Of the five, Zambezi, who works out of Nairobi, is the only one who is a non-resident, but she previously visited Israel as part of a delegation in 1993, and told Peres that now she felt she had come home. Zambia is scheduled to open an embassy in Israel within the next few months.
Two of the other new ambassadors – those from Sri Lanka and Chile – had met Peres on previous occasions.
Wijesinghe had accompanied Sri Lankan Foreign Minister Gamini Lakshman Peiris to a meeting with Peres earlier in the week; and Figueroa had been the deputy chief of protocol of the Chilean Foreign Ministry when Peres visited there in 1994 as foreign minister.
In his conversation with Figueroa, Peres noted the cordial relations between Chile’s Jewish and Arab communities and suggested that Chile send representatives of these communities to the Middle East as “exports for peace.”

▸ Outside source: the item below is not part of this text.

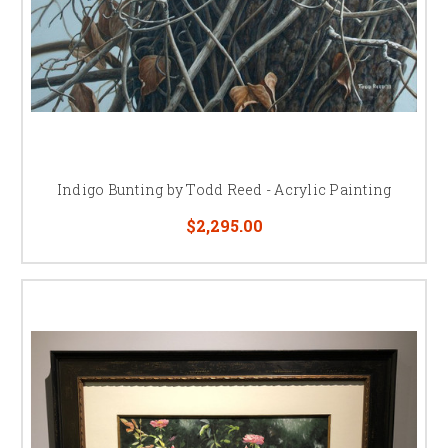
Indigo Bunting by Todd Reed - Acrylic Painting
$2,295.00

Both Peres and Ta Duy referred to the president’s November 2011 visit to Vietnam, and Peres apprised Ta Duy of a little known piece of historical trivia: David Ben-Gurion met Ho Chi Minh when they were seeking independence from the British and French, respectively. Ho, Peres said, offered Ben-Gurion the opportunity to set up a government in exile in Vietnam, but Ben-Gurion politely declined.
In his discussion with Ngombane, Peres expressed concern for the health of former South African president Nelson Mandela, and was assured that he was on the mend.
Peres congratulated South Africa on what he called “a double exodus” first from colonialism and then from apartheid.
“What Mandela did was unbelievable,” said Peres as he marveled over the “unmatched” and “unprecedented” ability of South Africans to forgive to the extent that they have done.
When Ngombane spoke he touched on South Africa’s foreign policy vis a vis Israel, and instead of using his own words, read aloud a statement by Israeli historian Prof. Yehuda Bauer, who believes that Israel should return to the pre-1967 lines with some territorial exchanges.
Citing South Africa’s political achievements that could be mirrored in this part of the world, Ngombane said: “We have traveled a long road towards reconciliation, and we know it’s not easy, but this great country deserves peace.”